Having an issue with how to dummy code the following dataset.
Example data, lets say dataframe = mydata:
ID | NAMES |
-- | -------------- |
1 | 4444, 333, 456 |
2 | 333 |
3 | 456, 765 |
I'd like to cast only the unique variables in NAMES as column variables and code if each row has that variable or not i.e 1 or 0
Desired Output:
ID | NAMES | 4444 | 333 | 456 | 765 |
-- | -------------- |------|-----|-----|-----|
1 | 4444, 333, 456 | 1 | 1 | 1 | 0 |
2 | 333 | 0 | 1 | 0 | 0 |
3 | 456, 765 | 0 | 0 | 1 | 1 |
what I've done so far is created a vector of unique
split <- str_split(string = mydata$NAMES,pattern = ",")

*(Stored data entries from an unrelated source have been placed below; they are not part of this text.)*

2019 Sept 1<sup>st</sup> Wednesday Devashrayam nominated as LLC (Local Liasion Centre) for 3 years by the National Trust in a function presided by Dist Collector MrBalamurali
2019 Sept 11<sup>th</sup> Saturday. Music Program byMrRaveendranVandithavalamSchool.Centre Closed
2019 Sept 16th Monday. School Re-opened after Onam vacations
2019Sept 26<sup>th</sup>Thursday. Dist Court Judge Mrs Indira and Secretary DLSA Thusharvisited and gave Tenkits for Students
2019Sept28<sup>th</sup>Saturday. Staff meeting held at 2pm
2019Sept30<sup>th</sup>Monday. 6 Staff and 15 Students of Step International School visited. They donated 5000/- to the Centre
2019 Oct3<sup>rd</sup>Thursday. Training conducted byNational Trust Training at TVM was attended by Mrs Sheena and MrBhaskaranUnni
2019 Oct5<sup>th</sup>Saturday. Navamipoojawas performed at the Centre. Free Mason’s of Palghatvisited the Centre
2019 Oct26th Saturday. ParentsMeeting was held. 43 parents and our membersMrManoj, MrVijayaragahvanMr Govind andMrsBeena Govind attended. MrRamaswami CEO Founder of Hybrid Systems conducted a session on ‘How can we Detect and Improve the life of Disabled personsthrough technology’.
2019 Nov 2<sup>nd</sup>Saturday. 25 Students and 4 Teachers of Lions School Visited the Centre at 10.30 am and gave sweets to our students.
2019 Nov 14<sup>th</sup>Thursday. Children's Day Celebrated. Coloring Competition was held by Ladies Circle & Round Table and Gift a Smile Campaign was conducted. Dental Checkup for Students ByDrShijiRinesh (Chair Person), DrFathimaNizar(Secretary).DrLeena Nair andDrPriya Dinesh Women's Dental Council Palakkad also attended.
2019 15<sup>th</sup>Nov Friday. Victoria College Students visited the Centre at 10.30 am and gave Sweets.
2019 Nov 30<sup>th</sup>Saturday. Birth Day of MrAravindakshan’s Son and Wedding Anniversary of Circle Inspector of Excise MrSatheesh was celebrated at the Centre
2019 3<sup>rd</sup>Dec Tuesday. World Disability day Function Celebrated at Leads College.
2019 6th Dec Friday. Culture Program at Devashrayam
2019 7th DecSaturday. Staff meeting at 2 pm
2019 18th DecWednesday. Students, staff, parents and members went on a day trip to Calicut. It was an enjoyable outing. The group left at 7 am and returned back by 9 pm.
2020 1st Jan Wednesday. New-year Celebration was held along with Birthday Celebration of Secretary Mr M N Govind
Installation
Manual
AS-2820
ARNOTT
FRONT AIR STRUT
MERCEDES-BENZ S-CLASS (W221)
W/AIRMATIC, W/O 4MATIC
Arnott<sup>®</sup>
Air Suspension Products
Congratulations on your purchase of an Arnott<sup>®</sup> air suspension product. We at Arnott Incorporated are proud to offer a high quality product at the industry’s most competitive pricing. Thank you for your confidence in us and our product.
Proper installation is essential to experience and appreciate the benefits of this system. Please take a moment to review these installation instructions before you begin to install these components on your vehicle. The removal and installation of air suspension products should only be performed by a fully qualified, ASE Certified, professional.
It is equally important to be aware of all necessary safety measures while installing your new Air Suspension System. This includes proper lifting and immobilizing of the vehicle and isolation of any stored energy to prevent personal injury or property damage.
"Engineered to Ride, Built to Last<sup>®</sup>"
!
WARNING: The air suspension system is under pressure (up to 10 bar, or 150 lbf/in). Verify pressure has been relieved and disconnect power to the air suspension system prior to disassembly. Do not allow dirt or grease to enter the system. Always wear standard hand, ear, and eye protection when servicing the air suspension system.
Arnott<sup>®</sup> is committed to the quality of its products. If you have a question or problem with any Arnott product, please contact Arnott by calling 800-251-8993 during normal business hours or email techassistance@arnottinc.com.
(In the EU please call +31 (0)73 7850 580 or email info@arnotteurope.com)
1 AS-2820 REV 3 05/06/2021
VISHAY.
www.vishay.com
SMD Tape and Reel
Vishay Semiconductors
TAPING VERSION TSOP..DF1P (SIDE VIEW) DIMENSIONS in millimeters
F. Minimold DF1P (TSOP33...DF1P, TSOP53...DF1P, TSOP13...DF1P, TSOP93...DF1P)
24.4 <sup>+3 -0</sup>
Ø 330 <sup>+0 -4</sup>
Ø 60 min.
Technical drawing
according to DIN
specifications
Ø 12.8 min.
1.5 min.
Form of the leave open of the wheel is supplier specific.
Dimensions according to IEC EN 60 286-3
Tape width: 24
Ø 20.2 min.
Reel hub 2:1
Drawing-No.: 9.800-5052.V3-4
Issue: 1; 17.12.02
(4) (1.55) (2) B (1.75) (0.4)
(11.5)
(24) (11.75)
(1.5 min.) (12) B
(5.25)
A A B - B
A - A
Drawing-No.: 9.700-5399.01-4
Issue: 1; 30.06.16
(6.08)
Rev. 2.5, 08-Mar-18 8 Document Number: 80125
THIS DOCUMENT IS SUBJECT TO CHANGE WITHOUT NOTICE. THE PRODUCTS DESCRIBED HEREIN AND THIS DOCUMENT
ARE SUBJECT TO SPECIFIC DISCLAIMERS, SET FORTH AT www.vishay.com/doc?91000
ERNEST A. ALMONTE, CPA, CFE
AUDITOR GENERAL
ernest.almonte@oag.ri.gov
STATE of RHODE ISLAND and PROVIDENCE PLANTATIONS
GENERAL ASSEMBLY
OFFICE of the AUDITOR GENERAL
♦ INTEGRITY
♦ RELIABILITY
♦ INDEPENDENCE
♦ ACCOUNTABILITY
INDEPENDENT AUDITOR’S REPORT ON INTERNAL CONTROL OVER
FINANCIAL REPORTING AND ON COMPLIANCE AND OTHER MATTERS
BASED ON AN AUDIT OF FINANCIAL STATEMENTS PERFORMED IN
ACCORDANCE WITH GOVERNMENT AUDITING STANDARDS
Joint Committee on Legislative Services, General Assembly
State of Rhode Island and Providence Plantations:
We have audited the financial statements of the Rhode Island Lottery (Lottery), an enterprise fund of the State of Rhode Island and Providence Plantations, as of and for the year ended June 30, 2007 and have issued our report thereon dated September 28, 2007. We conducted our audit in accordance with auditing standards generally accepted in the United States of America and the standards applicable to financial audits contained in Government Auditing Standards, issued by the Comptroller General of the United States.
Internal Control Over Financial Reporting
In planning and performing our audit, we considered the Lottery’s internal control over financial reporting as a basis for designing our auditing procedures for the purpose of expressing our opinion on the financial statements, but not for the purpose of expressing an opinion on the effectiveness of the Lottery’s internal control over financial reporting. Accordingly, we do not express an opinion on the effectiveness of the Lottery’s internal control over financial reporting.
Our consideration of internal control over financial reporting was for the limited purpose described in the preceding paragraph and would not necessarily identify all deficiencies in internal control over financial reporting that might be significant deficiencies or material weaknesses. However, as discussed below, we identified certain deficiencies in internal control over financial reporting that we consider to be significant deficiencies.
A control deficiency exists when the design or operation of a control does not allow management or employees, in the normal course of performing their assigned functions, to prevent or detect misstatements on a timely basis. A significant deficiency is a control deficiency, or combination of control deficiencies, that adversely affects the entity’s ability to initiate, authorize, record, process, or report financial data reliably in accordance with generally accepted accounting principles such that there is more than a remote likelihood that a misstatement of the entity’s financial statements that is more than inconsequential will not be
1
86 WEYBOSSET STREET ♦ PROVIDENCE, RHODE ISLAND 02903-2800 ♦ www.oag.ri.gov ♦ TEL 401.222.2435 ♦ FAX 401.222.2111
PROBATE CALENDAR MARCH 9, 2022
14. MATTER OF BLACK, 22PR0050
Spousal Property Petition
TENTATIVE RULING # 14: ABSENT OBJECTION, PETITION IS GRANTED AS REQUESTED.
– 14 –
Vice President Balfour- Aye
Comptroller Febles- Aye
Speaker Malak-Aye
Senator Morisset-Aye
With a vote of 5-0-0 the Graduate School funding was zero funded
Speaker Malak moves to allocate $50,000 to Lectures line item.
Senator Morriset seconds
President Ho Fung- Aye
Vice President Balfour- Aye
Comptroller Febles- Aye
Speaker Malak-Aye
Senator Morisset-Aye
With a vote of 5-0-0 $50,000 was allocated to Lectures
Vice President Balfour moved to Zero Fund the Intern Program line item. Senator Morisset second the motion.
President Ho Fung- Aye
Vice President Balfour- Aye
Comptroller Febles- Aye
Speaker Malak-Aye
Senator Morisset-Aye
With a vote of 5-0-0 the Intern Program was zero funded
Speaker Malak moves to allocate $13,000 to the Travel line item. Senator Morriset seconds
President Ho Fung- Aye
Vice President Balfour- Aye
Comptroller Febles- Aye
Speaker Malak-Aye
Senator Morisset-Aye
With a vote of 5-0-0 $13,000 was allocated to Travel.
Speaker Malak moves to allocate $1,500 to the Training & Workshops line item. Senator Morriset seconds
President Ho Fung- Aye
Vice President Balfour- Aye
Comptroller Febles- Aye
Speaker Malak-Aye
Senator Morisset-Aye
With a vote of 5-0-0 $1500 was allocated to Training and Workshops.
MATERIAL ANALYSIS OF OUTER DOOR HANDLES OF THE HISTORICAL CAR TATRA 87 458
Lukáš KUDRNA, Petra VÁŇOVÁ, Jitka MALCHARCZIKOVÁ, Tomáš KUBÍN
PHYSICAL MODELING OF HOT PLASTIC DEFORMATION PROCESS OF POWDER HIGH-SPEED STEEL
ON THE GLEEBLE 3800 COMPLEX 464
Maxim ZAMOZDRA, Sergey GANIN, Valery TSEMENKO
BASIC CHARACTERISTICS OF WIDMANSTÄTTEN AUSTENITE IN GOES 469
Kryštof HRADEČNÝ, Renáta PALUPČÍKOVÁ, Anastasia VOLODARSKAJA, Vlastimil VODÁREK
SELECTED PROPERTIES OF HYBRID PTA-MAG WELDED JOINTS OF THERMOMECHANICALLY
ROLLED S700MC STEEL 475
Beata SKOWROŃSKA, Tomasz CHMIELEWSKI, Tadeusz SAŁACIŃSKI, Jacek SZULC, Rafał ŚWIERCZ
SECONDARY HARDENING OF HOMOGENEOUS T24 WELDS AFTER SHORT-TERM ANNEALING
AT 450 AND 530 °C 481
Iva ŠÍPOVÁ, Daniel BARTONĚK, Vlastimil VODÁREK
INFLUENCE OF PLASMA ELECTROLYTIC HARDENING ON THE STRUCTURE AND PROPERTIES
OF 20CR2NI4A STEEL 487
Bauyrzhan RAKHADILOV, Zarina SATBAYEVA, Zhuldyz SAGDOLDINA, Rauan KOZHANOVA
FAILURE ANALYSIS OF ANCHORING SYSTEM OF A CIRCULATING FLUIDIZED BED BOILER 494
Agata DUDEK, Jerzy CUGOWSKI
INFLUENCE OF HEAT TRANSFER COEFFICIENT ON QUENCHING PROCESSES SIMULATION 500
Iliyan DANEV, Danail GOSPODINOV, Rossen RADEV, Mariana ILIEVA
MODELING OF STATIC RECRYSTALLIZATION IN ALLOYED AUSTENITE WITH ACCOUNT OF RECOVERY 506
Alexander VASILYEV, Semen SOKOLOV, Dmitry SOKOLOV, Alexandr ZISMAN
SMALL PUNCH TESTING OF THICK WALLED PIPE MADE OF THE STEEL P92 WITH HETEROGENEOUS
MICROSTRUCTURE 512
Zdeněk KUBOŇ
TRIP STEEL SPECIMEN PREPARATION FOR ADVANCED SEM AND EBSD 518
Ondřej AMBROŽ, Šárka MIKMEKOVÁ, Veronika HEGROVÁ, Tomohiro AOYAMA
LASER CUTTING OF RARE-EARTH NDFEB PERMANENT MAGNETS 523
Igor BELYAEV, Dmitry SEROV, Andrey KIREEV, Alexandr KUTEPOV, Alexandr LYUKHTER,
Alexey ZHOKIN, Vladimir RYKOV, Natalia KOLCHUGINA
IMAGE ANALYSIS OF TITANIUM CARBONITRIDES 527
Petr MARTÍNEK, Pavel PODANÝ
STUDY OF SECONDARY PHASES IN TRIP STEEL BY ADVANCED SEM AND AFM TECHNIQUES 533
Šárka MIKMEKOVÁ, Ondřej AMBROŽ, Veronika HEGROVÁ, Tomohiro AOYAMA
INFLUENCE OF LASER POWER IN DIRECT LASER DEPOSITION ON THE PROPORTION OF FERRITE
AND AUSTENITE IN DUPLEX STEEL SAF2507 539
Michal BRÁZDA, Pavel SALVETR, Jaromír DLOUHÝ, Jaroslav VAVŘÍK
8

vec <- unique(str_trim(unlist(split)))
remove <- ""
vec <- as.data.frame(vec[! vec %in% remove])
colnames(vec) <- "var"
vecRef <- as.vector(vec$var)
namesCast <- dcast(data = vec,formula = .~var)
namesCast <- nameCast[,2:ncol(namesCast)]
This yields a vector of unique NAMES with spaces/irregularities removed. From there I have no idea how to do the matching/dummy coding so any help would be greatly appreciated!